In Singapore, authorities are looking at the feasibility of digging deeper underground to create new space for infrastructure, storage, and utilities. Demand for round-the-clock underground lighting is therefore expected to rise in the future.
Now, engineers from Singapore’s Nanyang Technological University (NTU) have designed a ‘smart’ device to harvest daylight and relay it to underground spaces, reducing the need to draw on traditional energy sources for lighting.
The NTU team drew inspiration from the magnifying glass, which can be used to focus sunlight on one point. The smart device consists of an off-the-shelf acrylic ball, a single plastic optical fiber – a type of cable that carries a beam of light from one end to another – and computer chip-assisted motors. The prototype designed by the team weighs 10 kg and has a total height of 50 cm.

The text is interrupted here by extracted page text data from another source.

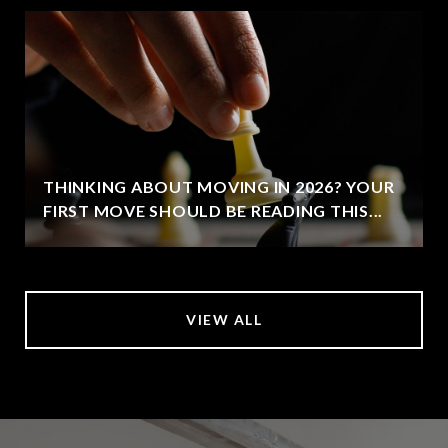
THINKING ABOUT MOVING IN 2026? YOUR
FIRST MOVE SHOULD BE READING THIS...
VIEW ALL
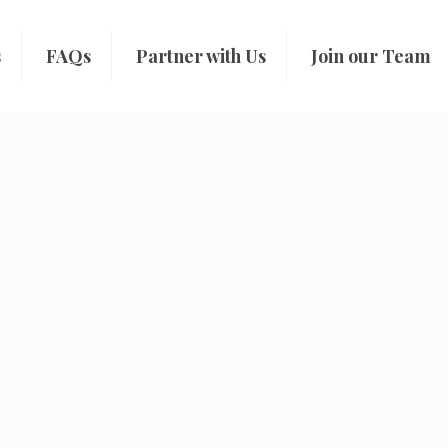
s
FAQs
Partner with Us
Join our Team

When the acrylic ball was facing toward the sun, it acts as the solar concentrator that focuses the incoming rays of sunlight onto the optical fiber. The focused sunlight is then collected into one end of a fiber cable and transported along with it to the end that is deployed underground. Light is then emitted via the end of the fiber cable directly to a dark space in order to give it light.

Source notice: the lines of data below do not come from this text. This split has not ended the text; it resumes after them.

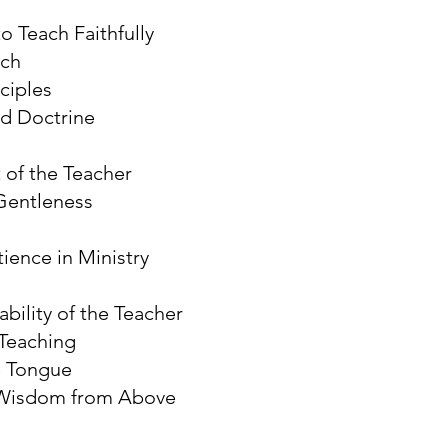
o Teach Faithfully
rch
ciples
d Doctrine
 of the Teacher
Gentleness
ience in Ministry
bility of the Teacher
Teaching
e Tongue
 Wisdom from Above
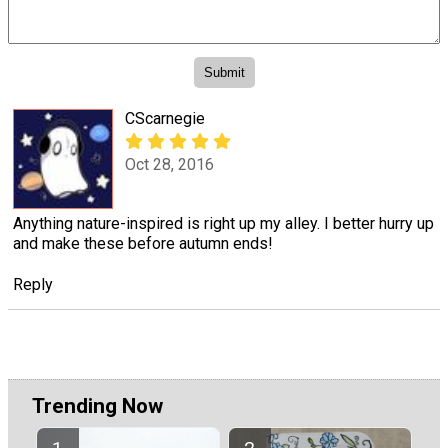
CScarnegie
Oct 28, 2016
Anything nature-inspired is right up my alley. I better hurry up
and make these before autumn ends!
Reply
Trending Now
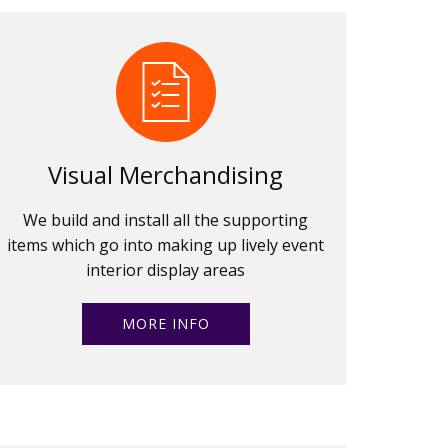
Visual Merchandising
We build and install all the supporting
items which go into making up lively event
interior display areas
MORE INFO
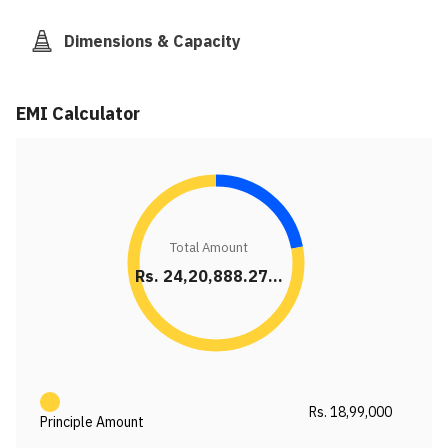
Dimensions & Capacity
EMI Calculator
Total Amount
Rs. 24,20,888.27...
Rs. 18,99,000
Principle Amount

The ball itself is stationary and surrounded by a transparent polycarbonate dome to protect it from the elements. The engineers inserted a GPS and clock-enabled chip into the ball to adapt the location of the optical fiber throughout the day. This method helps the team ensure that the fiber is always at the back of the ball and is not blocking any sunlight. The platform is tiny, so it is driven by just a couple of low-power electric drives.
The device is lightweight and compact, making it extremely suitable to be incorporated into existing infrastructure in the urban environment, such as on top of a conventional lamp post.
The NTU team tested the smart device in a pitch-black storeroom to simulate an underground environment. They found the device to be more efficient than LED bulbs, with it, for example, being more than two times brighter than commercially available LEDs.
It is hoped that a commercial version of the technology could incorporate a pole-mounted ball, along with an LED bulb beside the light-emitting end of the fiber, which would automatically switch on at sunset.